Hint: To find useful Sage functions, you can read [reference manual](https://doc.sagemath.org/html/en/reference/index.html). LMFDB also shows Sage commands.

In [None]:
# Your code here

Q4. Train a logistic regression model that distinguish (isogeny classes of) elliptic curves of rank 0 or 1 and conductor $\le$ 10000.

- Radomly split the data into train (70\%) and test (30\%) set.
- Use The first 300 $a_{p}(E)$'s as features.
- The resulting model may achieve an accuracy > 99\%.

In [None]:
# Your code here

Q5. By changing the function `get_df` slightly, make a dataset of elliptic curves of conductor $\le 10000$ where the torsion subgroups are either $\mathbb{Z}/3$ or $(\mathbb{Z}/2)^2$. Find the number of such elliptic curves. Build a model distinguishing two classes from Frobenius traces $a_{p_n}$ with $n \le 300$.

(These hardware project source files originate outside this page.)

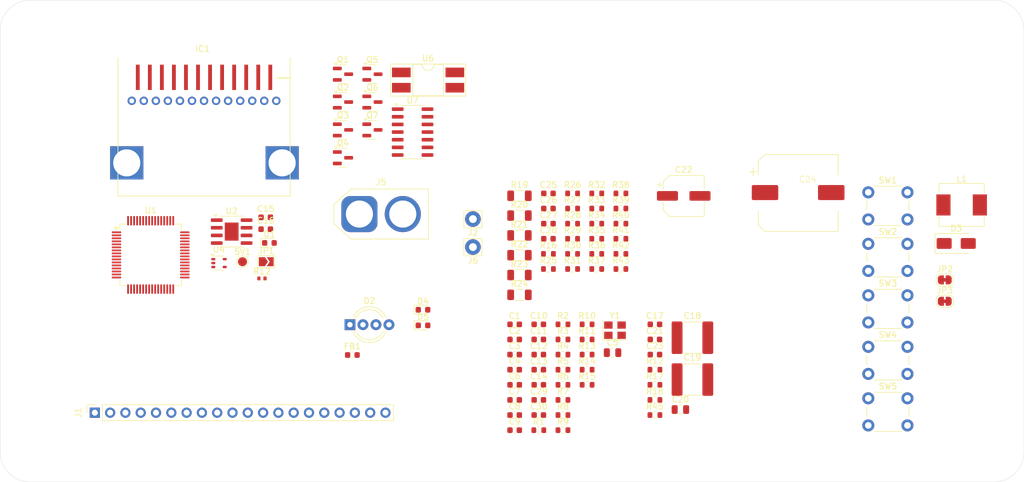
<source format=kicad_pcb>
(kicad_pcb
	(version 20240108)
	(generator "pcbnew")
	(generator_version "8.0")
	(general
		(thickness 1.6)
		(legacy_teardrops no)
	)
	(paper "A4")
	(layers
		(0 "F.Cu" signal)
		(31 "B.Cu" signal)
		(32 "B.Adhes" user "B.Adhesive")
		(33 "F.Adhes" user "F.Adhesive")
		(34 "B.Paste" user)
		(35 "F.Paste" user)
		(36 "B.SilkS" user "B.Silkscreen")
		(37 "F.SilkS" user "F.Silkscreen")
		(38 "B.Mask" user)
		(39 "F.Mask" user)
		(40 "Dwgs.User" user "User.Drawings")
		(41 "Cmts.User" user "User.Comments")
		(42 "Eco1.User" user "User.Eco1")
		(43 "Eco2.User" user "User.Eco2")
		(44 "Edge.Cuts" user)
		(45 "Margin" user)
		(46 "B.CrtYd" user "B.Courtyard")
		(47 "F.CrtYd" user "F.Courtyard")
		(48 "B.Fab" user)
		(49 "F.Fab" user)
		(50 "User.1" user)
		(51 "User.2" user)
		(52 "User.3" user)
		(53 "User.4" user)
		(54 "User.5" user)
		(55 "User.6" user)
		(56 "User.7" user)
		(57 "User.8" user)
		(58 "User.9" user)
	)
	(setup
		(pad_to_mask_clearance 0)
		(allow_soldermask_bridges_in_footprints no)
		(pcbplotparams
			(layerselection 0x00010fc_ffffffff)
			(plot_on_all_layers_selection 0x0000000_00000000)
			(disableapertmacros no)
			(usegerberextensions no)
			(usegerberattributes yes)
			(usegerberadvancedattributes yes)
			(creategerberjobfile yes)
			(dashed_line_dash_ratio 12.000000)
			(dashed_line_gap_ratio 3.000000)
			(svgprecision 4)
			(plotframeref no)
			(viasonmask no)
			(mode 1)
			(useauxorigin no)
			(hpglpennumber 1)
			(hpglpenspeed 20)
			(hpglpendiameter 15.000000)
			(pdf_front_fp_property_popups yes)
			(pdf_back_fp_property_popups yes)
			(dxfpolygonmode yes)
			(dxfimperialunits yes)
			(dxfusepcbnewfont yes)
			(psnegative no)
			(psa4output no)
			(plotreference yes)
			(plotvalue yes)
			(plotfptext yes)
			(plotinvisibletext no)
			(sketchpadsonfab no)
			(subtractmaskfromsilk no)
			(outputformat 1)
			(mirror no)
			(drillshape 1)
			(scaleselection 1)
			(outputdirectory "")
		)
	)
	(net 0 "")
	(net 1 "+5V")
	(net 2 "GND")
	(net 3 "+3.3V")
	(net 4 "Net-(D1-A)")
	(net 5 "Net-(D1-K)")
	(net 6 "/Motor_driver/TQ")
	(net 7 "/Motor_driver/OUT2A")
	(net 8 "/Motor_driver/ENB")
	(net 9 "Net-(IC1-NFA)")
	(net 10 "unconnected-(IC1-MO-Pad25)")
	(net 11 "/Motor_driver/OUT1B")
	(net 12 "+48V")
	(net 13 "M3")
	(net 14 "Net-(IC1-OSC)")
	(net 15 "/Motor_driver/OUT1A")
	(net 16 "M2")
	(net 17 "Net-(IC1-NFB)")
	(net 18 "/Motor_driver/OUT2B")
	(net 19 "LTC")
	(net 20 "Net-(IC1-VREF)")
	(net 21 "M1")
	(net 22 "Net-(IC1-VREG)")
	(net 23 "/Motor_driver/CLK_L")
	(net 24 "/Motor_driver/DIR_L")
	(net 25 "Net-(IC1-ALERT)")
	(net 26 "/Power/GND_48V")
	(net 27 "M1_STM")
	(net 28 "M3_STM")
	(net 29 "LTC_STM")
	(net 30 "M2_STM")
	(net 31 "unconnected-(U1-PB4-Pad56)")
	(net 32 "STEP_STM")
	(net 33 "unconnected-(U1-PC14-Pad3)")
	(net 34 "RGB_B")
	(net 35 "unconnected-(U1-PB1-Pad27)")
	(net 36 "GLCD_RST")
	(net 37 "unconnected-(U1-PB3-Pad55)")
	(net 38 "CLK")
	(net 39 "unconnected-(U1-PB12-Pad33)")
	(net 40 "/RCC_OSC_OUT")
	(net 41 "unconnected-(U1-PB13-Pad34)")
	(net 42 "/RCC_OSC_IN")
	(net 43 "unconnected-(U1-PB7-Pad59)")
	(net 44 "unconnected-(U1-PB9-Pad62)")
	(net 45 "RGB_R")
	(net 46 "Button_left_max")
	(net 47 "RGB_G")
	(net 48 "unconnected-(U1-PA4-Pad20)")
	(net 49 "unconnected-(U1-PA11-Pad44)")
	(net 50 "unconnected-(U1-PA3-Pad17)")
	(net 51 "unconnected-(U1-VBAT-Pad1)")
	(net 52 "unconnected-(U1-PB14-Pad35)")
	(net 53 "unconnected-(U1-PB15-Pad36)")
	(net 54 "GLCD_CS")
	(net 55 "unconnected-(U1-PB2-Pad28)")
	(net 56 "Button_gen_stop")
	(net 57 "unconnected-(U1-PC6-Pad37)")
	(net 58 "GLCD_SCK")
	(net 59 "DIR_STM")
	(net 60 "ADC1")
	(net 61 "+3.3VA")
	(net 62 "unconnected-(U1-PB8-Pad61)")
	(net 63 "unconnected-(U1-PA2-Pad16)")
	(net 64 "unconnected-(U1-PC5-Pad25)")
	(net 65 "Net-(SW1A-A)")
	(net 66 "unconnected-(U1-PD2-Pad54)")
	(net 67 "unconnected-(U1-PA12-Pad45)")
	(net 68 "unconnected-(U1-PA9-Pad42)")
	(net 69 "GLCD_SID")
	(net 70 "unconnected-(U1-PA15-Pad50)")
	(net 71 "unconnected-(U1-PA14-Pad49)")
	(net 72 "unconnected-(U1-PB11-Pad30)")
	(net 73 "Net-(U1-BOOT0)")
	(net 74 "Net-(Q7-E)")
	(net 75 "Button_prec")
	(net 76 "/NRST")
	(net 77 "unconnected-(U1-PA5-Pad21)")
	(net 78 "Button_conf")
	(net 79 "Button_right_max")
	(net 80 "DIR")
	(net 81 "unconnected-(U1-PC15-Pad4)")
	(net 82 "Net-(Q7-B)")
	(net 83 "unconnected-(U1-PA13-Pad46)")
	(net 84 "unconnected-(U1-PA10-Pad43)")
	(net 85 "ADC2")
	(net 86 "unconnected-(U1-PB5-Pad57)")
	(net 87 "Net-(U2-DIM)")
	(net 88 "Net-(U2-BST)")
	(net 89 "unconnected-(U7-Pad10)")
	(net 90 "Net-(U2-FB)")
	(net 91 "Net-(D3-K)")
	(net 92 "unconnected-(U2-NC-Pad2)")
	(net 93 "unconnected-(U4-NC-Pad4)")
	(net 94 "Net-(U7-Pad5)")
	(net 95 "unconnected-(U7-Pad12)")
	(net 96 "Net-(SW2A-A)")
	(net 97 "unconnected-(U7-Pad11)")
	(net 98 "unconnected-(U7-Pad13)")
	(net 99 "Net-(SW3A-A)")
	(net 100 "Net-(SW4A-A)")
	(net 101 "Net-(SW5A-A)")
	(net 102 "Net-(D2-RK)")
	(net 103 "Net-(D2-GK)")
	(net 104 "Net-(D2-BK)")
	(net 105 "Net-(D4-K)")
	(net 106 "Net-(R33-Pad2)")
	(net 107 "Net-(R42-Pad1)")
	(net 108 "Net-(D5-K)")
	(net 109 "Net-(R43-Pad1)")
	(net 110 "unconnected-(J1-Pin_8-Pad8)")
	(net 111 "unconnected-(J1-Pin_3-Pad3)")
	(net 112 "unconnected-(J1-Pin_12-Pad12)")
	(net 113 "unconnected-(J1-Pin_14-Pad14)")
	(net 114 "unconnected-(J1-Pin_7-Pad7)")
	(net 115 "unconnected-(J1-Pin_18-Pad18)")
	(net 116 "unconnected-(J1-Pin_11-Pad11)")
	(net 117 "unconnected-(J1-Pin_10-Pad10)")
	(net 118 "unconnected-(J1-Pin_9-Pad9)")
	(net 119 "unconnected-(J1-Pin_13-Pad13)")
	(net 120 "unconnected-(J1-Pin_5-Pad5)")
	(net 121 "Net-(JP2-A)")
	(footprint "Package_TO_SOT_SMD:SOT-23" (layer "F.Cu") (at 111.815 51.545))
	(footprint "Resistor_SMD:R_0603_1608Metric" (layer "F.Cu") (at 143.45 86.34))
	(footprint "Resistor_SMD:R_0603_1608Metric" (layer "F.Cu") (at 141.04 74.64))
	(footprint "Resistor_SMD:R_0603_1608Metric" (layer "F.Cu") (at 147.46 83.83))
	(footprint "Resistor_SMD:R_0603_1608Metric" (layer "F.Cu") (at 149.06 67.11))
	(footprint "Button_Switch_THT:SW_PUSH_6mm" (layer "F.Cu") (at 194.15 79.01))
	(footprint "Resistor_SMD:R_0603_1608Metric" (layer "F.Cu") (at 153.07 72.13))
	(footprint "Crystal:Crystal_SMD_3225-4Pin_3.2x2.5mm" (layer "F.Cu") (at 152.09 84.8))
	(footprint "Package_TO_SOT_SMD:SOT-23" (layer "F.Cu") (at 111.815 42.295))
	(footprint "Resistor_SMD:R_1206_3216Metric" (layer "F.Cu") (at 136.23 78.93))
	(footprint "Resistor_SMD:R_0603_1608Metric" (layer "F.Cu") (at 149.06 64.6))
	(footprint "Capacitor_SMD:C_0603_1608Metric" (layer "F.Cu") (at 158.72 83.83))
	(footprint "Jumper:SolderJumper-2_P1.3mm_Bridged_RoundedPad1.0x1.5mm" (layer "F.Cu") (at 206.85 80))
	(footprint "Resistor_SMD:R_1206_3216Metric" (layer "F.Cu") (at 136.23 62.48))
	(footprint "LED_SMD:LED_0603_1608Metric" (layer "F.Cu") (at 94.71 70.31))
	(footprint "Resistor_SMD:R_0603_1608Metric" (layer "F.Cu") (at 153.07 67.11))
	(footprint "Package_TO_SOT_SMD:SOT-23" (layer "F.Cu") (at 111.815 46.92))
	(footprint "Resistor_SMD:R_0603_1608Metric" (layer "F.Cu") (at 153.07 74.64))
	(footprint "Resistor_SMD:R_0603_1608Metric" (layer "F.Cu") (at 147.46 91.36))
	(footprint "Resistor_SMD:R_0603_1608Metric" (layer "F.Cu") (at 143.45 101.4))
	(footprint "Capacitor_SMD:C_0603_1608Metric" (layer "F.Cu") (at 135.43 86.34))
	(footprint "Resistor_SMD:R_0603_1608Metric" (layer "F.Cu") (at 145.05 74.64))
	(footprint "Capacitor_SMD:C_0603_1608Metric" (layer "F.Cu") (at 141.04 67.11))
	(footprint "Package_TO_SOT_SMD:SOT-353_SC-70-5" (layer "F.Cu") (at 86.34 73.655))
	(footprint "Resistor_SMD:R_0603_1608Metric" (layer "F.Cu") (at 149.06 62.09))
	(footprint "Resistor_SMD:R_1206_3216Metric" (layer "F.Cu") (at 136.23 75.64))
	(footprint "Resistor_SMD:R_0603_1608Metric" (layer "F.Cu") (at 145.05 62.09))
	(footprint "Resistor_SMD:R_0603_1608Metric" (layer "F.Cu") (at 158.72 91.36))
	(footprint "Resistor_SMD:R_0603_1608Metric" (layer "F.Cu") (at 145.05 72.13))
	(footprint "Resistor_SMD:R_0603_1608Metric" (layer "F.Cu") (at 158.72 93.87))
	(footprint "Resistor_SMD:R_0603_1608Metric" (layer "F.Cu") (at 147.46 86.34))
	(footprint "Capacitor_SMD:C_0603_1608Metric" (layer "F.Cu") (at 158.72 88.85))
	(footprint "Capacitor_SMD:C_0603_1608Metric" (layer "F.Cu") (at 141.04 69.62))
	(footprint "Capacitor_SMD:C_0603_1608Metric" (layer "F.Cu") (at 139.44 98.89))
	(footprint "Diode_SMD:D_SMA" (layer "F.Cu") (at 208.745 70.4))
	(footprint "Resistor_SMD:R_0603_1608Metric" (layer "F.Cu") (at 147.46 88.85))
	(footprint "Resistor_SMD:R_0603_1608Metric" (layer "F.Cu") (at 158.72 96.38))
	(footprint "Resistor_SMD:R_0603_1608Metric" (layer "F.Cu") (at 143.45 83.83))
	(footprint "Capacitor_SMD:C_0805_2012Metric" (layer "F.Cu") (at 162.95 97.98))
	(footprint "Capacitor_SMD:C_0603_1608Metric" (layer "F.Cu") (at 139.44 91.36))
	(footprint "Resistor_SMD:R_0603_1608Metric" (layer "F.Cu") (at 149.06 69.62))
	(footprint "Resistor_SMD:R_0603_1608Metric"
		(layer "F.Cu")
		(uuid "78a4172f-a50b-4baa-a63b-00bec8fdef99")
		(at 145.05 69.62)
		(descr "Resistor SMD 0603 (1608 Metric), square (rectangular) end terminal, IPC_7351 nominal, (Body size source: IPC-SM-782 page 72, https://www.pcb-3d.com/wordpress/wp-content/uploads/ipc-sm-782a_amendment_1_and_2.pdf), generated with kicad-footprint-generator")
		(tags "resistor")
		(property "Reference" "R29"
			(at 0 -1.43 0)
			(layer "F.SilkS")
			(uuid "553ed0e6-7ef8-4749-a3a8-758518bb855b")
			(effects
				(font
					(size 1 1)
					(thickness 0.15)
				)
			)
		)
		(property "Value" "10K"
			(at 0 1.43 0)
			(layer "F.Fab")
			(uuid "025ea503-d2ca-42a2-95fb-962f83ae291b")
			(effects
				(font
					(size 1 1)
					(thickness 0.15)
				)
			)
		)
		(property "Footprint" "Resistor_SMD:R_0603_1608Metric"
			(at 0 0 0)
			(unlocked yes)
			(layer "F.Fab")
			(hide yes)
			(uuid "36587ffd-c704-4259-96c2-017ebcb
... [371446 chars truncated]
</source>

Note that we need to consider actual curves instead of isogeny classes, otherwise some of the torsion subgroups may not appear. Hence the problem might be "ill-defined" in the sense that $(a_p(E))_{p} \to E(\mathbb{Q})_{\mathrm{tors}}$ is not a well-defined function (although $\mathbb{Z}/3$ vs $(\mathbb{Z}/2)^2$ would be fine). One can try to consider multiple torsion subgroups as a single label to setup isogeny-invariant problem.

The number of elliptic curves with either torsion subgroups have the same asymptotic growth, see [this paper](https://arxiv.org/abs/1311.4920).

In [None]:
# Your code here

Q6. You may got an accuracy that is not as good as you expected. Try other models and see if you can achieve better accuracies.

In [None]:
# Your code here

Q7. Do your own experiments (different model, different data, different problem, etc.).
You can modify `get_df` to generate new data with other information.
Check out the `Underlying data` section of LMFDB.